27. Ruth Fischer, pseudonym of Elfriede Eisler (1895–1961): Founder-member of Austrian Communist Party 1918, then leading figure in German Communist Party; with support from Zinoviev reached leadership of German CP in 1924, but expelled in 1926; founder of the Leninbund and other oppositional groupings.
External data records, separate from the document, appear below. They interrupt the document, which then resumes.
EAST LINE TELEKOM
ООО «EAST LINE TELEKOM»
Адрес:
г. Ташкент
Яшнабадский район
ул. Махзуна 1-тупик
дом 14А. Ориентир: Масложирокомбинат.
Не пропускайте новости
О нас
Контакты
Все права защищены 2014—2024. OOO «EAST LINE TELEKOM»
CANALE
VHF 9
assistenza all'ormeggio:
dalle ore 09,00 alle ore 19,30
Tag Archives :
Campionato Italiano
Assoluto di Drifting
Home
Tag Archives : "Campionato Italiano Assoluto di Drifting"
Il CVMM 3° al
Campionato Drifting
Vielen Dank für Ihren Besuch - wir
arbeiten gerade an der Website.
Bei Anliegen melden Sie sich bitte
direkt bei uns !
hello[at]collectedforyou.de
Exiled in France in 1933, moved to USA in 1941 and naturalised as American.

28. Arkadi Maslow, pseudonym of Isaac Chereminsky (1893–1941): Active in German Communist Party from 1920, supported March Action; in 1924 leader of German CP with Ruth Fischer, but expelled 1926; co-founder and leader of Leninbund; emigrated to France in 1933 with Fischer; unable to enter USA, settled in Cuba where he died in road “accident”, which Fischer attributed to Stalin’s assassins.

29. Lev Sedov (1906–1937): Elder son of Trotsky, active in Left Opposition; exiled with father; Berlin 1931, Paris 1933; probably murdered.
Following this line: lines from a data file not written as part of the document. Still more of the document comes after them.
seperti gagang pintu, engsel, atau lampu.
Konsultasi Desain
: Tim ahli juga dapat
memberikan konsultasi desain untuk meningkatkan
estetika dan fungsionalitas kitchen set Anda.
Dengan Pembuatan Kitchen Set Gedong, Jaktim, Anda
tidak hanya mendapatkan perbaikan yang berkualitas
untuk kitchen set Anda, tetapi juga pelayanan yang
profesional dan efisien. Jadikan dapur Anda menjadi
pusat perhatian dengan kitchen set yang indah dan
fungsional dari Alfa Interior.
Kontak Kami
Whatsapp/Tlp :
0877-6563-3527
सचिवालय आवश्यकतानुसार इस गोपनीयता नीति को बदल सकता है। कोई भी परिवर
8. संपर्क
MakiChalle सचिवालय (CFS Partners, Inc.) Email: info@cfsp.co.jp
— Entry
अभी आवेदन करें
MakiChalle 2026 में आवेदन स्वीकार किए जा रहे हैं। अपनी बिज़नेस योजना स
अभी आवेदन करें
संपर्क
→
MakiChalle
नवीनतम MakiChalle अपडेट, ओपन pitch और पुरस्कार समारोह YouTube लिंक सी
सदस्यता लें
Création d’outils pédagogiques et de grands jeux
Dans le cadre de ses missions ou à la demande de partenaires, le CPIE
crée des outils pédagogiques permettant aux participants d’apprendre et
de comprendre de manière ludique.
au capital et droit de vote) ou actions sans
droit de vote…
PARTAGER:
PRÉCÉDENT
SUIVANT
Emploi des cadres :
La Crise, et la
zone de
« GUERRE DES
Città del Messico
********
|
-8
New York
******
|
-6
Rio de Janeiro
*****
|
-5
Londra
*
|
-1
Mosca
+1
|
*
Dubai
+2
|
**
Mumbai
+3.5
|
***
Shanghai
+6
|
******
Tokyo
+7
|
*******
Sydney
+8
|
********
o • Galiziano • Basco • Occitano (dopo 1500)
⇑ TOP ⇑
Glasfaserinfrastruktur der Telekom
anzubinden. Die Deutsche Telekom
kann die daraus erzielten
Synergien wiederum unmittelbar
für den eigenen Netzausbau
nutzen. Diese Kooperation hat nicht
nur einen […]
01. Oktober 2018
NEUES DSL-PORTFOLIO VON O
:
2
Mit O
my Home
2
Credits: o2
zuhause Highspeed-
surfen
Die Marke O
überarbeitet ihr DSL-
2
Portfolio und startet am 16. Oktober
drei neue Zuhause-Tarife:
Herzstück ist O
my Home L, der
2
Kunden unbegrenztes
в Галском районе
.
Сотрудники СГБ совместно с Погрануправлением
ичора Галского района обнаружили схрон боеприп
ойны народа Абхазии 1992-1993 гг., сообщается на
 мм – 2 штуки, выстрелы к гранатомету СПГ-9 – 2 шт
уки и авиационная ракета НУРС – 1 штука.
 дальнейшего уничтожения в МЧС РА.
30. V.P. Olberg (1907–1936): Active in German Opposition in 1930, follower of Landau; one of the accused in the first Moscow Trial.

31. Jozef Guttman (1902–1958): Joined Czech CP in 1921; became editor of Rude Pravo in 1929 with Klement Gottwald; critical of German Communist Party in 1932, formed faction which fused in 1938 with Trotskyist groups; later emigrated.

32. Záviš Kalandra (1902–1950): Surrealist poet and historian, joined Czech CP 1923; member of Guttmann’s faction in 1933, broke with CP over Spain and Moscow trials; deported to Mauthausen; returned to Czechoslovakia after war; arrested 1949, tried and hanged.

33. Newspaper of the POUM.

34. Willy Brandt, pseudonym of Herbert Frahm (1913–1992): Member of SAP in 1930; journalist in Spain during civil war; after World War II leading figure in German Social Democratic Party; Chancellor of West Germany 1969–74.

35. Fighting in Barcelona 3–8 May 1937 with Communist Party forces against POUM and anarchists; the POUM was outlawed the following month.

36. National Confederation of Labour, Spanish anarcho-syndicalist trade-union confederation, founded 1911; participated in Republican government 1936.

37. Augustin Souchy (1898–1984): born in Germany, went to Sweden in 1914 to evade conscription; active as syndicalist in Germany from 1919; moved to France 1933, then Spain, where he was an adviser to the CNT; interned in France 1940, but escaped to Cuba and Mexico, where he remained active in the anarchist movement.

38. By analogy with the “The All-Russian Extraordinary Commission for Combating Counter-Revolution and Sabotage” in post-revolutionary Russia.

39. Marceau Pivert (1895–1958); leader of the “Revolutionary Left” in the French Socialist Party from 1935; expelled 1938 and founded PSOP (Workers and Peasants Socialist Party); after World War II returned to Socialist Party.

40. We have been unable to get any information about Katia Landau after this date.